次は頭部を背面から撮った写真です。頭の後縁が伸びていないで複眼にほとんど接するようになっています。これが⑪の意味です。後単眼も同じです。普通のスズメバチでは複眼の後ろが広くなっています。
これは顔の向かって左半分を横向けにして撮った写真です。⑫は複眼の下端と大顎がほとんど接するようになっていて、間にあるはずの頬がほとんどないことを表しています。⑭、⑮、㋖は複眼が深くえぐれていて、その内側に白い模様が三日月状にあることを示しています。これで検索表をすべて調べて、結果的にシダクロスズメバチであることが分かりました。
「原色昆虫大図鑑III」の科への検索表はもっと複雑です。先ほどの㋘などはその一部なのですが、難しい項目が多くて、なかなかすべては分かりません。それでもちょっと調べてみました。
これはスズメバチ科に至る部分を抜粋して書いたものです。紫色で書いた部分はすでに出てきた特徴です。それ以外を見てみます。
これは翅の下の部分を写したものですが、この中に気門が3つあることになっているのですが、よく分かりません。前伸腹節気門は写真に矢印を入れて示したようによく分かるのですが、胸部前気門はこの辺かなぁというところ。さらにもう一つは分かりませんでした。
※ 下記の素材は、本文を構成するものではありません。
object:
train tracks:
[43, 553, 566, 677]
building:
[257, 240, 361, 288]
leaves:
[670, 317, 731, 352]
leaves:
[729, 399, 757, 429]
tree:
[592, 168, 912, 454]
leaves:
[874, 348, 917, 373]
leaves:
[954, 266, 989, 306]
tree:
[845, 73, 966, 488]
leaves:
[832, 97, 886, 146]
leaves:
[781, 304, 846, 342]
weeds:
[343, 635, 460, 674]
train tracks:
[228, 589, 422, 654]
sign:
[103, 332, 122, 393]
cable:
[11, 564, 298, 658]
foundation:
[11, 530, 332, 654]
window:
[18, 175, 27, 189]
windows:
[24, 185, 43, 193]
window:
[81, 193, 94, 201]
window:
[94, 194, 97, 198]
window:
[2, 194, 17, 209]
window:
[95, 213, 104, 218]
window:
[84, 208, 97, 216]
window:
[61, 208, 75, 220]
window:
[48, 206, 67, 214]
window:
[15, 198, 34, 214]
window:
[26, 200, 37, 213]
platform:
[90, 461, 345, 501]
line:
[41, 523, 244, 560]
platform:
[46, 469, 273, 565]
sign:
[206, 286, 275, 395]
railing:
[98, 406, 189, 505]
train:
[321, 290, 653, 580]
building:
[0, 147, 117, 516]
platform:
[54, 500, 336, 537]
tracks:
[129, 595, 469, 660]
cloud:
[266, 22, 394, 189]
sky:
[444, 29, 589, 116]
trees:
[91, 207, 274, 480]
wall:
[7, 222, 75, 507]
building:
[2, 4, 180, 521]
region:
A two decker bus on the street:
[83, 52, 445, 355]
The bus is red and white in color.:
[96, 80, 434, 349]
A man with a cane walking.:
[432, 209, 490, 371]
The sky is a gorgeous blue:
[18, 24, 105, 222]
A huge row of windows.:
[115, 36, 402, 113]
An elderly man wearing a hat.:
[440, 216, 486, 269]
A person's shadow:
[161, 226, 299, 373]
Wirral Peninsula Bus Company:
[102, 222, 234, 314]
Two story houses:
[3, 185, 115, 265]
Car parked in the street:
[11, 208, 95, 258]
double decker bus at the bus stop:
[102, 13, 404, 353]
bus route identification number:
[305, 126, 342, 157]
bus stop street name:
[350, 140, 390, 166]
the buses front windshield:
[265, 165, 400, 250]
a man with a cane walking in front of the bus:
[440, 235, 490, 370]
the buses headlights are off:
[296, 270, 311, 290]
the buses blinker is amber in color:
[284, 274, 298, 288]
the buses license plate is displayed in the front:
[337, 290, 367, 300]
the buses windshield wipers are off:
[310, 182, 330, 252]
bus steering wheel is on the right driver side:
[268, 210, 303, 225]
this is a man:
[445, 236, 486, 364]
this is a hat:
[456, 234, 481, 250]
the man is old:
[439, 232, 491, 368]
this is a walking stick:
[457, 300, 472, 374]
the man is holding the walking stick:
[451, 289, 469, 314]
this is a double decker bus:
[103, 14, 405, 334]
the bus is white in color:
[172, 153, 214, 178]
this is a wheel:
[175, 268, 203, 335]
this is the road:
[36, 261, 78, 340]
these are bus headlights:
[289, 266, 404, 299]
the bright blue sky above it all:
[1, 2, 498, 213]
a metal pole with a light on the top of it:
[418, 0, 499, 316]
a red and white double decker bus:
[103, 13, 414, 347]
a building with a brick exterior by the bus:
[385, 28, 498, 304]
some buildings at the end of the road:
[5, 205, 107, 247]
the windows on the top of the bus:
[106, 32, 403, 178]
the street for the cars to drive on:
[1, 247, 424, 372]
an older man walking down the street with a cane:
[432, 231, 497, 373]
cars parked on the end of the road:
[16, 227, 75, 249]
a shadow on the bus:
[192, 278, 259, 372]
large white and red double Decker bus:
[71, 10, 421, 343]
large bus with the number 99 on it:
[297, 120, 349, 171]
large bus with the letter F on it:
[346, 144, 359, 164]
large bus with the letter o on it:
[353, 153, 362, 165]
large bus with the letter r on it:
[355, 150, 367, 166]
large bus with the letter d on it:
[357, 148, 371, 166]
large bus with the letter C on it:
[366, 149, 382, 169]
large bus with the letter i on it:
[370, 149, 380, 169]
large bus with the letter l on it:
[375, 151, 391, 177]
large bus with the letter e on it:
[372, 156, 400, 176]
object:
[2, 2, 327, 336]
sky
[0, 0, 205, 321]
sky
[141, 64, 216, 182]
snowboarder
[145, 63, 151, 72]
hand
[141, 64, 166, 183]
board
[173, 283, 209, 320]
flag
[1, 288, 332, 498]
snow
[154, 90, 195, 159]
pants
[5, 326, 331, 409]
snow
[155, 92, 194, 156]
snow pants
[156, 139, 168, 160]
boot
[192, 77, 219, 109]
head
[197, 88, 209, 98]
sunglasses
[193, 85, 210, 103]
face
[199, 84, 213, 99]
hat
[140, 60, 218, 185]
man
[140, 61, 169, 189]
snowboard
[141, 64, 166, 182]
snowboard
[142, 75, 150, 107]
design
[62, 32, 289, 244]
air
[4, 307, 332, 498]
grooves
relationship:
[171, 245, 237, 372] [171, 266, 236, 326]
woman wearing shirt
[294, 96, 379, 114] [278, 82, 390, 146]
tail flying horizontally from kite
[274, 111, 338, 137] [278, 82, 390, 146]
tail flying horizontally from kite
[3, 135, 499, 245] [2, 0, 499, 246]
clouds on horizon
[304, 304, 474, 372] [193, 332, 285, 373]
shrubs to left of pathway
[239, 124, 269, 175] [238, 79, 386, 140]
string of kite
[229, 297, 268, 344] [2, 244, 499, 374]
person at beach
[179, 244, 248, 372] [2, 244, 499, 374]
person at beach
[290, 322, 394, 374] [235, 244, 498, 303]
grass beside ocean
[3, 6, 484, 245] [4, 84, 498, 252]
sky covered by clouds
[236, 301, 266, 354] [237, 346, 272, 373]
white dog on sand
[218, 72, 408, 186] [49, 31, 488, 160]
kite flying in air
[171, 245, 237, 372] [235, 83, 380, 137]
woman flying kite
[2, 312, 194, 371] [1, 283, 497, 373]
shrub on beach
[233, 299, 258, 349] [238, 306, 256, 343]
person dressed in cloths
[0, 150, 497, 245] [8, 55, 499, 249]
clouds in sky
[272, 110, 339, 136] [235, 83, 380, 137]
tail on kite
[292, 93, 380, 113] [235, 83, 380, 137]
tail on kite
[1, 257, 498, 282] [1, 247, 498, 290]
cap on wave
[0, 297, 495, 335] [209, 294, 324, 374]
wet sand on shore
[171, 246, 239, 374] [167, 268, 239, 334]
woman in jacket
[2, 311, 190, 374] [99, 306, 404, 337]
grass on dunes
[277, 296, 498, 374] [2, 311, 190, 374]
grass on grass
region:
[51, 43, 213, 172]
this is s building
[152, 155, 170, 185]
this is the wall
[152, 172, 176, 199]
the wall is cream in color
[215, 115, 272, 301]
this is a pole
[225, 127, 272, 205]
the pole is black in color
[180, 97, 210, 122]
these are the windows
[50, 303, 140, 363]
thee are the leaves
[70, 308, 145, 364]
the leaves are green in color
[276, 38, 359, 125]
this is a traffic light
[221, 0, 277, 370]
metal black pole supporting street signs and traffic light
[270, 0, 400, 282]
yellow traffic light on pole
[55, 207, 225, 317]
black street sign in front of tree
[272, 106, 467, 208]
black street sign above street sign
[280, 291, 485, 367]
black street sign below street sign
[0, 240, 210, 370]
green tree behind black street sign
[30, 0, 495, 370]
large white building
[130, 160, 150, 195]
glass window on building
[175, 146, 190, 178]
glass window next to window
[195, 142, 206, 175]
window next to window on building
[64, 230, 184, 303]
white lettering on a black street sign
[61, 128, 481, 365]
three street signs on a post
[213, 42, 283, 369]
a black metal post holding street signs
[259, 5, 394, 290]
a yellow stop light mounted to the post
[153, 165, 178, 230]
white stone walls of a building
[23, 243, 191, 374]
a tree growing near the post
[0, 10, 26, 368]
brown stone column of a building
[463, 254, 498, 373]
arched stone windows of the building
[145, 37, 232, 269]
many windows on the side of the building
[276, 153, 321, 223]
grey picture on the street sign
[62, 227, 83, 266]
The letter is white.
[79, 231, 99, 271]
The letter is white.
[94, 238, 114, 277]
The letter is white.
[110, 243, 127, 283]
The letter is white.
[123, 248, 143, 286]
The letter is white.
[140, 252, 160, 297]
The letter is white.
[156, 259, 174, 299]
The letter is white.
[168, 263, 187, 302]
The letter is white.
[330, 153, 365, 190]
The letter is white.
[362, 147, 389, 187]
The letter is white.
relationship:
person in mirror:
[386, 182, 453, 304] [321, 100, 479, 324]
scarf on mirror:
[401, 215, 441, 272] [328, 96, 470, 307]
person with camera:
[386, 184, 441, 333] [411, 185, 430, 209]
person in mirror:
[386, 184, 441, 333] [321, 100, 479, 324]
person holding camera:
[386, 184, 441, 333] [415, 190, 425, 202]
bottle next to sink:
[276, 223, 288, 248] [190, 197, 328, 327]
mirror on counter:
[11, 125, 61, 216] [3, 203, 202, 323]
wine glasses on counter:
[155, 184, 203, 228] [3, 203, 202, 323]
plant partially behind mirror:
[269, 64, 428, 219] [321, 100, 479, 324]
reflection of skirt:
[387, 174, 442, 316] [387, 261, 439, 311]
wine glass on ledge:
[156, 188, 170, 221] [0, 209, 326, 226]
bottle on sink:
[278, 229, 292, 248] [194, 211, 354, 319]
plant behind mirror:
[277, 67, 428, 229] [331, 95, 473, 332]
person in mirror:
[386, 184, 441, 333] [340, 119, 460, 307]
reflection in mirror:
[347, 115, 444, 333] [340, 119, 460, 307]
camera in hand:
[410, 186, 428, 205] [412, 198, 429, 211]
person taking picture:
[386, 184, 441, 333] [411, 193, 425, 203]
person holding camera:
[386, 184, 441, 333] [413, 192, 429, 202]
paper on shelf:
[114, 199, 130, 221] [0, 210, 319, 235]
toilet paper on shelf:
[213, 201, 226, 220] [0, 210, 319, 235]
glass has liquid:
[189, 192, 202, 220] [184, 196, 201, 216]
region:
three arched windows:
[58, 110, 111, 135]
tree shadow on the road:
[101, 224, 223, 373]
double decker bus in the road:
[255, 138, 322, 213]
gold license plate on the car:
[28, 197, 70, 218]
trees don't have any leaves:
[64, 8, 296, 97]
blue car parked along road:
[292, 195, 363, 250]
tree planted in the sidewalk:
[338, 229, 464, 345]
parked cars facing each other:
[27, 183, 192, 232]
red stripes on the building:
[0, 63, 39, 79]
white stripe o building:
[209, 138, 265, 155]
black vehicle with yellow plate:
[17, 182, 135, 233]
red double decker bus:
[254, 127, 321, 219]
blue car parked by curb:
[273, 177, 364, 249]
触角は全部で12節。ちょっとうろ覚えですが、♂は13節、♀は12節だったのではなかったかな。(
追記:どこかに書かれていたと思って探してみたら、「大図鑑」のスズメバチ上科の説明に♂は13節、♀は12節と書かれていました)
2つの写真とも同じ項目が書いてありますが、これがなかなか写しにくかったところです。腹部第1節が崖のように切り立っていることが上の写真で分かります。腹部第2節以降は背板と腹板が分かれていますが、第1節はこれがくっついて腹を一周回っています。でも、腹側は幅が少し細くなっていますこれが「部分的に融合」という表現になっているのではないかと思いました。それでは細くなった部分は他に何があるのかということなのですが、たぶん、膜質があるのではないかと思います。
次は口器についてです。大顎の下の部分に淡黄色に見える部分が舌だと思いますが、それを拡大していきます。
大顎の歯のない部分を、多分、磨縁部といっているのだと思いますが、これが長いというのが㋘です。大顎が交差するというのは、顎がもう少し細いと交叉してX字のような格好になるので、そうならないことかなと思っています。舌の部分をさらに拡大します。
これで私の実体顕微鏡の最大倍率(56倍)です。中央の部分を中舌、その両側にある部分を側舌と思って名づけました。よく調べていないので、違うかもしれません。その長さが等しいというのが㋘なのですが、見る限りは側舌の方が短くなっています。
ということで、検索表に書かれている特徴をよたよたしながらすべて調べていきました。文章で読んでもピンと来ませんが、こうして写真に書き込んでいくと、どこが分かってどこが分からないのかがはっきりして、なかなか勉強になりますね。